== TASK 1 ==
Duplicate the records from their first line through the line containing "confidentialité et sur", including both ends. Leave the pictures out of your copy.

== TEXT SHOWN ==
━━━━━━━━━━

I admire the awareness-raising video of Invisible Children’s Kony2012 campaign. I like anything that gets my students (who happen to be wealthy, privileged Guatemalans, in a country with its own share of corruption and genocide) truly pumped for social justice, and this IS. If it’s getting millions of people to learn and care about the plight of central Africans, that’s a step in the direction of success, a movement toward truth, justice and peace. But social justice is not simply thinking or talking or posting things online — incendiary or not. It is this: Kony getting arrested, going to international trial for crimes against humanity and being convicted and duly punished.

Let’s not jump to easy or inaccurate conclusions in this complex, horrifying situation.

As one astute blogger writes,

So, instead of continuing to debate the strengths and weakness of the Kony2012 video, or attack Invisible Children for their lack of financial transparency, let’s figure out how to turn this momentum into a constructive opportunity that can result in smart policies that will have a positive, real-time impact in the affected areas of central Africa. Let’s harness this energy and turn it into something productive that ensures we’re telling the right stories, inspiring well-informed advocacy, and working together across governments, academia, grassroots activists, and local populations to help bring this chapter of the LRA — and the impact in affected areas — to a close.

━━━━━━━━━━

== DATA PROVIDED ==
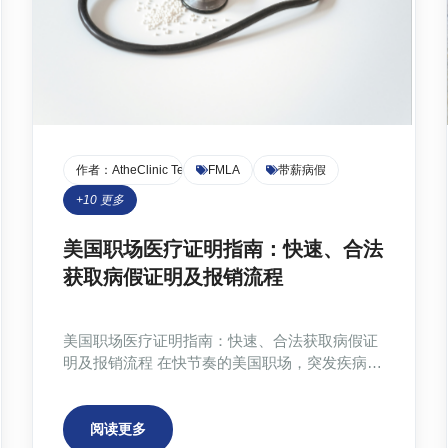
作者：
AtheClinic Team
FMLA
带薪病假
+
10
更多
美国职场医疗证明指南：快速、合法
获取病假证明及报销流程
美国职场医疗证明指南：快速、合法获取病假证
明及报销流程 在快节奏的美国职场，突发疾病或
意外受伤导致的请假不可避免。如何快速、合法
地获取医疗证明，顺利申请带薪病假或FMLA休
假，并获得健康保险理赔，成为许多员工面临的
阅读更多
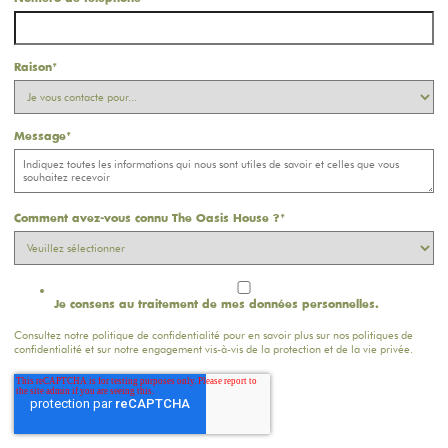
Raison
*
Message
*
Comment avez-vous connu The Oasis House ?
*
Je consens au traitement de mes données personnelles.
Consultez notre politique de confidentialité pour en savoir plus sur nos politiques de
confidentialité et sur notre engagement vis-à-vis de la protection et de la vie privée.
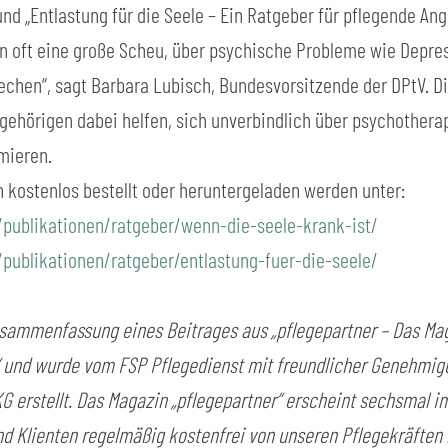
nd „Entlastung für die Seele – Ein Ratgeber für pflegende Ang
n oft eine große Scheu, über psychische Probleme wie Depres
echen“, sagt Barbara Lubisch, Bundesvorsitzende der DPtV. D
gehörigen dabei helfen, sich unverbindlich über psychothera
mieren.
 kostenlos bestellt oder heruntergeladen werden unter:
publikationen/ratgeber/wenn-die-seele-krank-ist/
publikationen/ratgeber/entlastung-fuer-die-seele/
usammenfassung eines Beitrages aus „pflegepartner – Das Mag
 und wurde vom FSP Pflegedienst mit freundlicher Genehmigu
 erstellt. Das Magazin „pflegepartner“ erscheint sechsmal im
nd Klienten regelmäßig kostenfrei von unseren Pflegekräften 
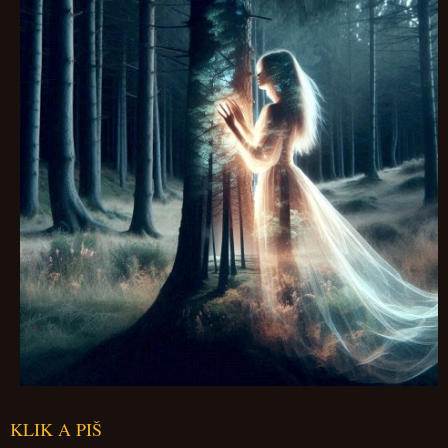
KLIK A PIŠ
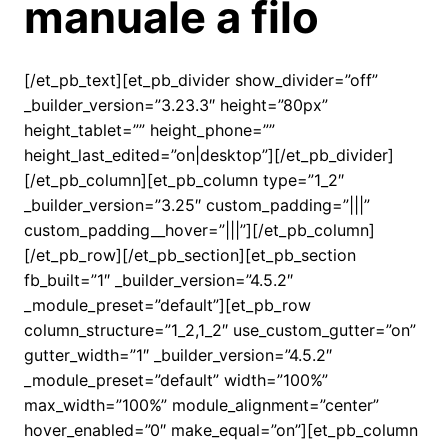
manuale a filo
[/et_pb_text][et_pb_divider show_divider=”off”
_builder_version=”3.23.3″ height=”80px”
height_tablet=”” height_phone=””
height_last_edited=”on|desktop”][/et_pb_divider]
[/et_pb_column][et_pb_column type=”1_2″
_builder_version=”3.25″ custom_padding=”|||”
custom_padding__hover=”|||”][/et_pb_column]
[/et_pb_row][/et_pb_section][et_pb_section
fb_built=”1″ _builder_version=”4.5.2″
_module_preset=”default”][et_pb_row
column_structure=”1_2,1_2″ use_custom_gutter=”on”
gutter_width=”1″ _builder_version=”4.5.2″
_module_preset=”default” width=”100%”
max_width=”100%” module_alignment=”center”
hover_enabled=”0″ make_equal=”on”][et_pb_column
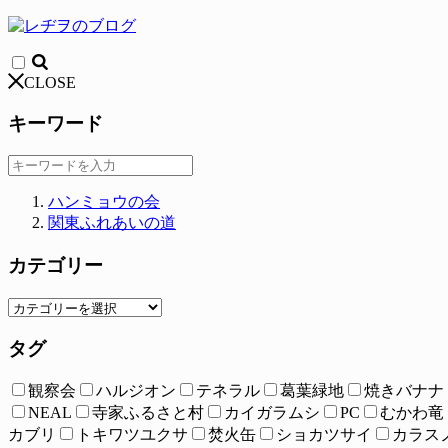
CLOSE
キーワード
ハンミョウの会
関東ふれあいの道
カテゴリー
タグ
観察会
ハルジオン
テネラル
葛葉緑地
焼きバナナ
NEAL
寺家ふるさと村
カイガラムシ
PC
むかわ竜
カブリ
トキワツユクサ
焚火缶
ショカツサイ
カラス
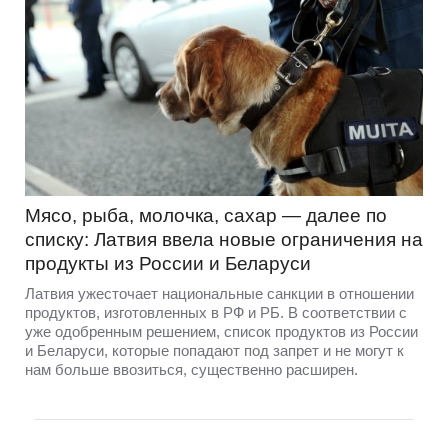
Мясо, рыба, молочка, сахар — далее по
списку: Латвия ввела новые ограничения на
продукты из России и Беларуси
Латвия ужесточает национальные санкции в отношении
продуктов, изготовленных в РФ и РБ. В соответствии с
уже одобренным решением, список продуктов из России
и Беларуси, которые попадают под запрет и не могут к
нам больше ввозиться, существенно расширен.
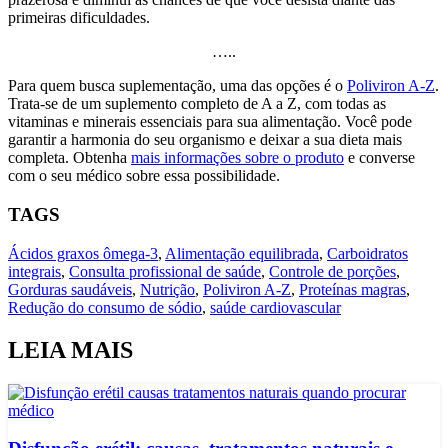
primeiras dificuldades.
…..
Para quem busca suplementação, uma das opções é o
Poliviron A-Z
.
Trata-se de um suplemento completo de A a Z, com todas as
vitaminas e minerais essenciais para sua alimentação. Você pode
garantir a harmonia do seu organismo e deixar a sua dieta mais
completa. Obtenha
mais informações sobre o produto
e converse
com o seu médico sobre essa possibilidade.
TAGS
Ácidos graxos ômega-3
,
Alimentação equilibrada
,
Carboidratos
integrais
,
Consulta profissional de saúde
,
Controle de porções
,
Gorduras saudáveis
,
Nutrição
,
Poliviron A-Z
,
Proteínas magras
,
Redução do consumo de sódio
,
saúde cardiovascular
LEIA MAIS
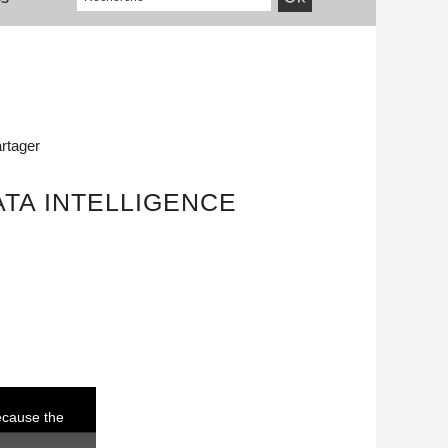
rtager
ATA INTELLIGENCE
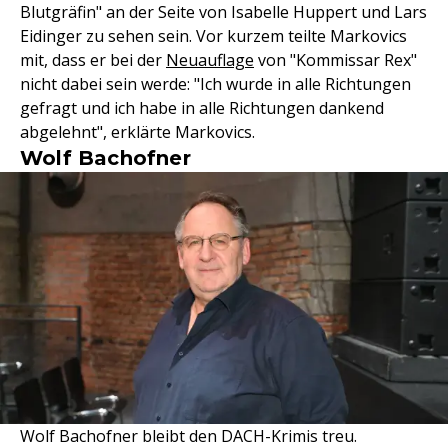
Blutgräfin" an der Seite von Isabelle Huppert und Lars
Eidinger zu sehen sein. Vor kurzem teilte Markovics
mit, dass er bei der
Neuauflage
von "Kommissar Rex"
nicht dabei sein werde: "Ich wurde in alle Richtungen
gefragt und ich habe in alle Richtungen dankend
abgelehnt", erklärte Markovics.
Wolf Bachofner
Wolf Bachofner bleibt den DACH-Krimis treu.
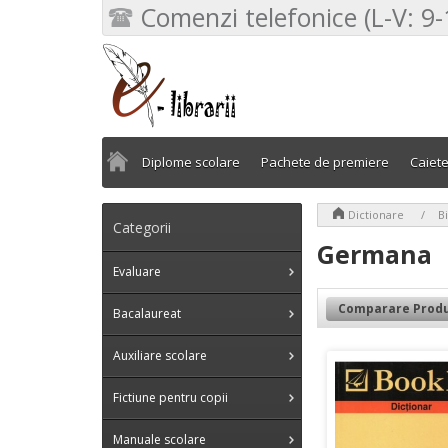
Comenzi telefonice (L-V: 9-
Diplome scolare
Pachete de premiere
Caiet
>
>
Dictionare
B
Categorii
Germana
Evaluare
Comparare Produ
Bacalaureat
Auxiliare scolare
Fictiune pentru copii
Manuale scolare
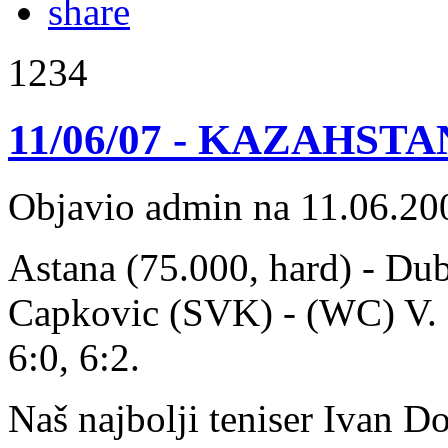
1234
11/06/07 - KAZAHSTAN:
Objavio admin na 11.06.20
Astana (75.000, hard) - Dub
Capkovic (SVK) - (WC) V. 
6:0, 6:2.
Naš najbolji teniser Ivan D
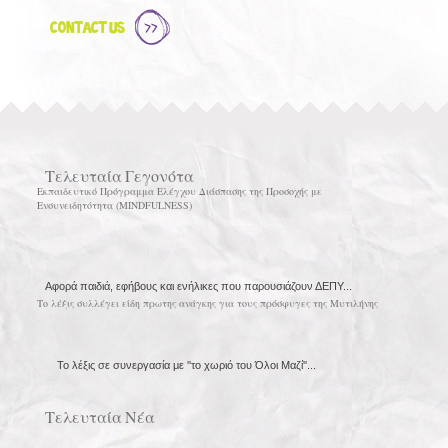
Contact Us
Τελευταία Γεγονότα
Εκπαιδευτικό Πρόγραμμα Ελέγχου Διάσπασης της Προσοχής με
Ενσυνειδητότητα (MINDFULNESS)
Αφορά παιδιά, εφήβους και ενήλικες που παρουσιάζουν ΔΕΠΥ...
Το λέξις συλλέγει είδη πρωτης ανάγκης για τους πρόσφυγες της Μυτιλήνης
Το λέξις σε συνεργασία με ''το χωριό του Όλοι Μαζί''...
Τελευταία Νέα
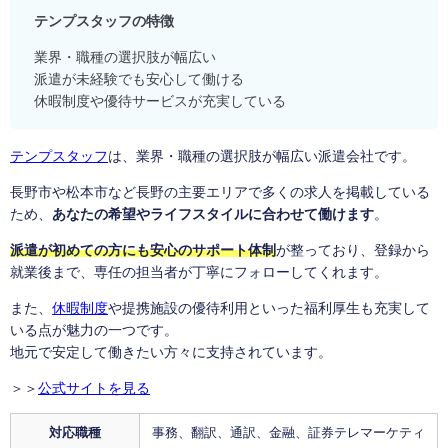
テンプスタッフの特徴
業界・職種の選択肢が幅広い
派遣が未経験でも安心して働ける
休暇制度や優待サービスが充実している
テンプスタッフ
は、業界・職種の選択肢が幅広い派遣会社です。
長野市や松本市など長野の主要エリアで多くの求人を掲載している
ため、
あなたの希望やライフスタイルに合わせて働けます
。
派遣が初めての方にも安心のサポート体制
が整っており、登録から
就業後まで、専任の担当者が丁寧にフォローしてくれます。
また、
休暇制度
や提携施設の優待利用といった福利厚生も充実して
いる点が魅力の一つです。
地元で安定して働きたい方々に支持されています。
＞＞
公式サイトを見る
対応職種
事務、翻訳、通訳、金融、証券テレマーケティ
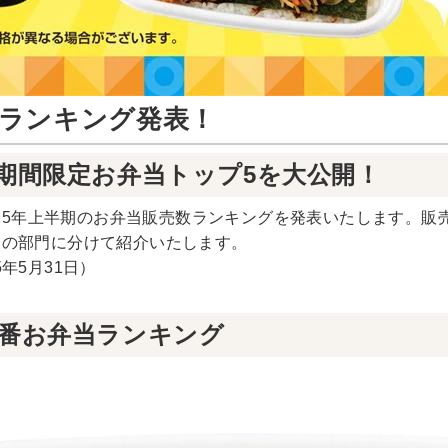
弁当ランキング発表！
期間限定お弁当トップ5を大公開！
25年上半期のお弁当販売数ランキングを発表いたします。販
2つの部門に分けて紹介いたします。
5年5月31日）
定番お弁当ランキング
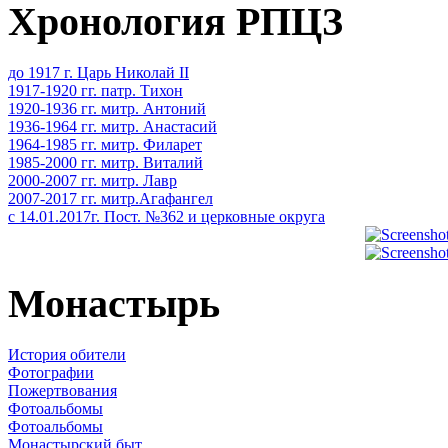
Хронология РПЦЗ
до 1917 г. Царь Николай II
1917-1920 гг. патр. Тихон
1920-1936 гг. митр. Антоний
1936-1964 гг. митр. Анастасий
1964-1985 гг. митр. Филарет
1985-2000 гг. митр. Виталий
2000-2007 гг. митр. Лавр
2007-2017 гг. митр.Агафангел
с 14.01.2017г. Пост. №362 и церковные округа
Монастырь
История обители
Фотографии
Пожертвования
Фотоальбомы
Фотоальбомы
Монастырский быт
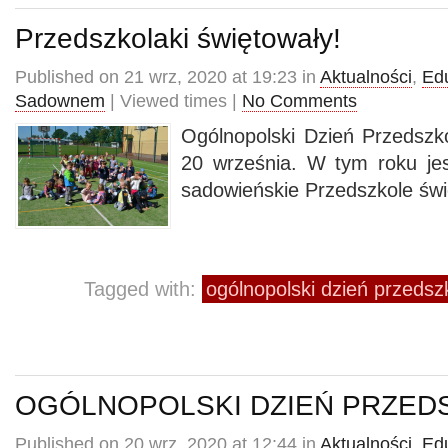
Przedszkolaki świętowały!
Published on 21 wrz, 2020 at 19:23 in
Aktualności
,
Ed
Sadownem
| Viewed times |
No Comments
Ogólnopolski Dzień Przedszk
20 września. W tym roku jest
sadowieńskie Przedszkole świ
Tagged with:
ogólnopolski dzień przedsz
OGÓLNOPOLSKI DZIEŃ PRZED
Published on 20 wrz, 2020 at 12:44 in
Aktualności
,
Ed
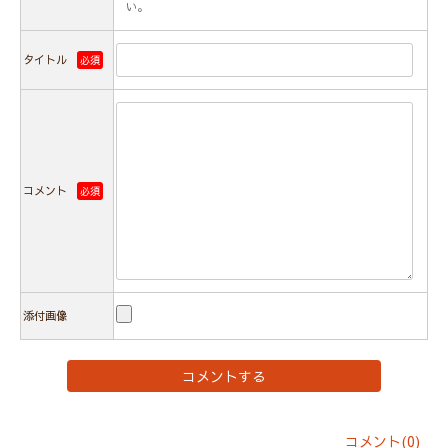
い。
タイトル
必須
コメント
必須
添付画像
コメント(0)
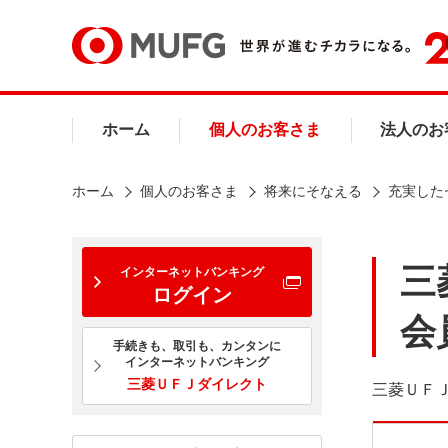
ホーム
個人のお客さま
法人のお
ホーム
個人のお客さま
将来にそなえる
充実した
三
インターネットバンキング
ログイン
会
手続きも、取引も、カンタンに
インターネットバンキング
三菱ＵＦＪダイレクト
三菱ＵＦ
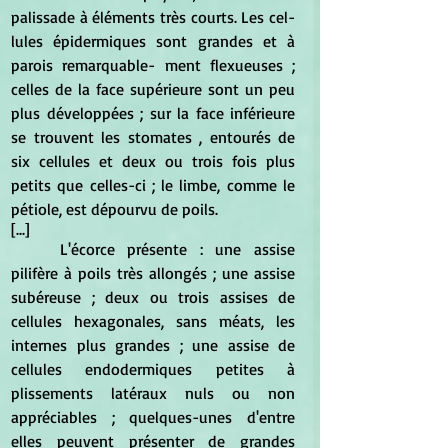
palissade à éléments très courts. Les cel- 
lules épidermiques sont grandes et à 
parois remarquable- ment flexueuses ; 
celles de la face supérieure sont un peu 
plus développées ; sur la face inférieure 
se trouvent les stomates , entourés de 
six cellules et deux ou trois fois plus 
petits que celles-ci ; le limbe, comme le 
pétiole, est dépourvu de poils.
[...]
	L'écorce présente : une assise 
pilifère à poils très allongés ; une assise 
subéreuse ; deux ou trois assises de 
cellules hexagonales, sans méats, les 
internes plus grandes ; une assise de 
cellules endodermiques petites à 
plissements latéraux nuls ou non 
appréciables ; quelques-unes d'entre 
elles peuvent présenter de grandes 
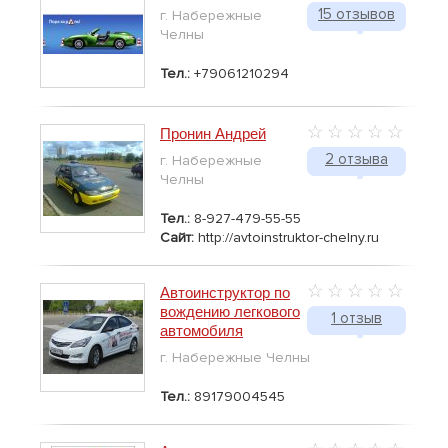
15 отзывов
г. Набережные
Челны
Тел.:
+79061210294
Пронин Андрей
2 отзыва
г. Набережные
Челны
Тел.:
8-927-479-55-55
Сайт:
http://avtoinstruktor-chelny.ru
Автоинструктор по
вождению легкового
1 отзыв
автомобиля
г. Набережные Челны
Тел.:
89179004545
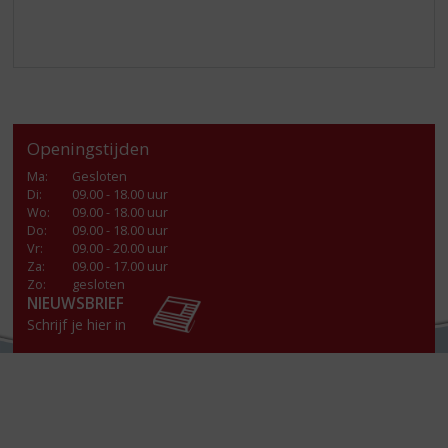
Openingstijden
Ma
:
Gesloten
Di
:
09.00 - 18.00 uur
Wo
:
09.00 - 18.00 uur
Do
:
09.00 - 18.00 uur
Vr
:
09.00 - 20.00 uur
Za
:
09.00 - 17.00 uur
Zo:
gesloten
NIEUWSBRIEF
Schrijf je hier in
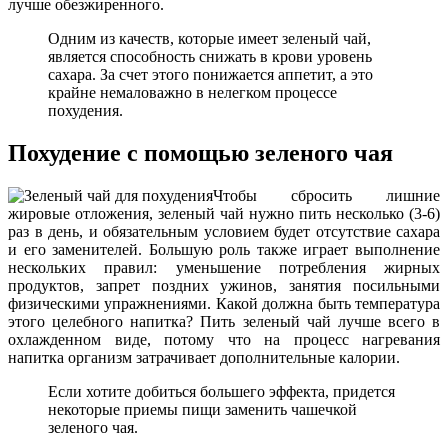
лучше обезжиренного.
Одним из качеств, которые имеет зеленый чай,
является способность снижать в крови уровень
сахара. За счет этого понижается аппетит, а это
крайне немаловажно в нелегком процессе
похудения.
Похудение с помощью зеленого чая
Чтобы сбросить лишние
жировые отложения, зеленый чай нужно пить несколько (3-6)
раз в день, и обязательным условием будет отсутствие сахара
и его заменителей. Большую роль также играет выполнение
нескольких правил: уменьшение потребления жирных
продуктов, запрет поздних ужинов, занятия посильными
физическими упражнениями. Какой должна быть температура
этого целебного напитка? Пить зеленый чай лучше всего в
охлажденном виде, потому что на процесс нагревания
напитка организм затрачивает дополнительные калории.
Если хотите добиться большего эффекта, придется
некоторые приемы пищи заменить чашечкой
зеленого чая.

━━━━━━━━━━

== TASK 2 ==
Go on with the essay about the Kony2012 campaign from the point where it stops.

== EXERCISE RESULT 1 ==
作者：
AtheClinic Team
FMLA
带薪病假
+
10
更多
美国职场医疗证明指南：快速、合法
获取病假证明及报销流程
美国职场医疗证明指南：快速、合法获取病假证
明及报销流程 在快节奏的美国职场，突发疾病或
意外受伤导致的请假不可避免。如何快速、合法
地获取医疗证明，顺利申请带薪病假或FMLA休
假，并获得健康保险理赔，成为许多员工面临的
阅读更多
Raison
*
Message
*
Comment avez-vous connu The Oasis House ?
*
Je consens au traitement de mes données personnelles.
Consultez notre politique de confidentialité pour en savoir plus sur nos politiques de
confidentialité et sur notre engagement vis-à-vis de la protection et de la vie privée.

== EXERCISE RESULT 2 ==
Responses

  1. Stephanie

    I totally agree Michelle. I know that every organization has people who question what they do, and maybe Invisible Children really does have some issues, but they have got tons of people talking about Kony this week who had never heard of him before. Who can criticize bringing a problem like this into the public eye?

  2. yogafreedom

    Thanks for your comment, Stephanie! I know – it is a little bizarre how much backlash and criticism they are getting over the video. So many haters! I’m not sure quite how I feel about donating money to Invisible Children, but I think their campaign is genuine and great.